(Pose estimation data)
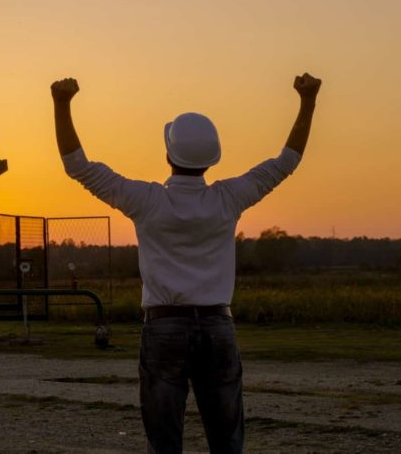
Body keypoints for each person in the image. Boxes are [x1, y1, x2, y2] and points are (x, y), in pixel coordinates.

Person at [50, 73, 321, 454]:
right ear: (212, 160)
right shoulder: (229, 198)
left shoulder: (146, 201)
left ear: (168, 154)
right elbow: (286, 161)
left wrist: (61, 103)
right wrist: (307, 100)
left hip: (164, 328)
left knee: (164, 443)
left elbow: (77, 165)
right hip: (218, 326)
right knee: (227, 443)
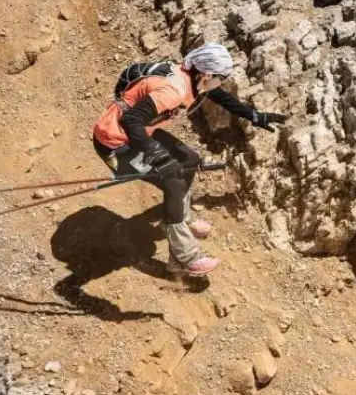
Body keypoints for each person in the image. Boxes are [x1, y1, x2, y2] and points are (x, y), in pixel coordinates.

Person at [91, 42, 287, 276]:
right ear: (206, 74)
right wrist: (157, 154)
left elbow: (219, 96)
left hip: (141, 133)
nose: (221, 82)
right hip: (116, 142)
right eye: (221, 77)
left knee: (189, 158)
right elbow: (131, 120)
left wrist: (254, 115)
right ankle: (184, 258)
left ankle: (181, 218)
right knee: (172, 179)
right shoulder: (173, 91)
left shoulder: (188, 76)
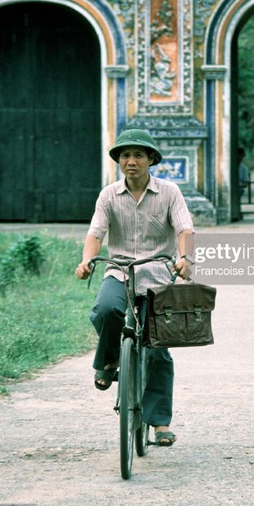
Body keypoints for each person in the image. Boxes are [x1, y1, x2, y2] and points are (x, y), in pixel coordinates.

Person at [75, 128, 194, 447]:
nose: (131, 161)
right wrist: (87, 261)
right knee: (105, 310)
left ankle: (158, 423)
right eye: (125, 155)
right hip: (120, 272)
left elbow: (184, 229)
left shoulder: (169, 192)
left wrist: (185, 259)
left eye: (138, 155)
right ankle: (110, 360)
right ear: (118, 161)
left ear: (151, 160)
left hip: (157, 274)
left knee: (157, 350)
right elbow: (95, 234)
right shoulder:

• Your goal
All of the data is to be reproduced exactly, with the pictures left out.

• Your solution
Body keypoints for each person in the image. Boxes are [x1, y1, x2, y2] and points are (x, y), in pixel coordinates.

Person at [50, 73, 321, 454]:
right ear: (212, 160)
right shoulder: (229, 198)
left shoulder: (146, 201)
left ear: (168, 154)
right elbow: (286, 161)
left wrist: (61, 103)
right wrist: (307, 100)
left hip: (164, 328)
left knee: (164, 443)
left elbow: (77, 165)
right hip: (218, 326)
right knee: (227, 443)
Body keypoints for each person in the image. Boxes are [x1, y1, x2, y2] and points are (x, y), in pixel coordinates.

Person at [91, 42, 287, 276]:
right ear: (206, 74)
right wrist: (157, 154)
left elbow: (219, 96)
left hip: (141, 133)
nose: (221, 82)
right hip: (116, 142)
right eye: (221, 77)
left knee: (189, 158)
right elbow: (131, 120)
left wrist: (254, 115)
right ankle: (184, 258)
left ankle: (181, 218)
right knee: (172, 179)
right shoulder: (173, 91)
left shoulder: (188, 76)
Body keypoints for each person in the image. Boxes are [x1, y1, x2, y2] and points are (x, y), in pixel coordinates.

Person at [75, 128, 194, 447]:
nose: (131, 161)
right wrist: (87, 261)
right knee: (105, 310)
left ankle: (158, 423)
right eye: (125, 155)
right hip: (120, 272)
left elbow: (184, 229)
left shoulder: (169, 192)
left wrist: (185, 259)
left eye: (138, 155)
right ankle: (110, 360)
right ear: (118, 161)
left ear: (151, 160)
left hip: (157, 274)
left knee: (157, 350)
right elbow: (95, 234)
right shoulder:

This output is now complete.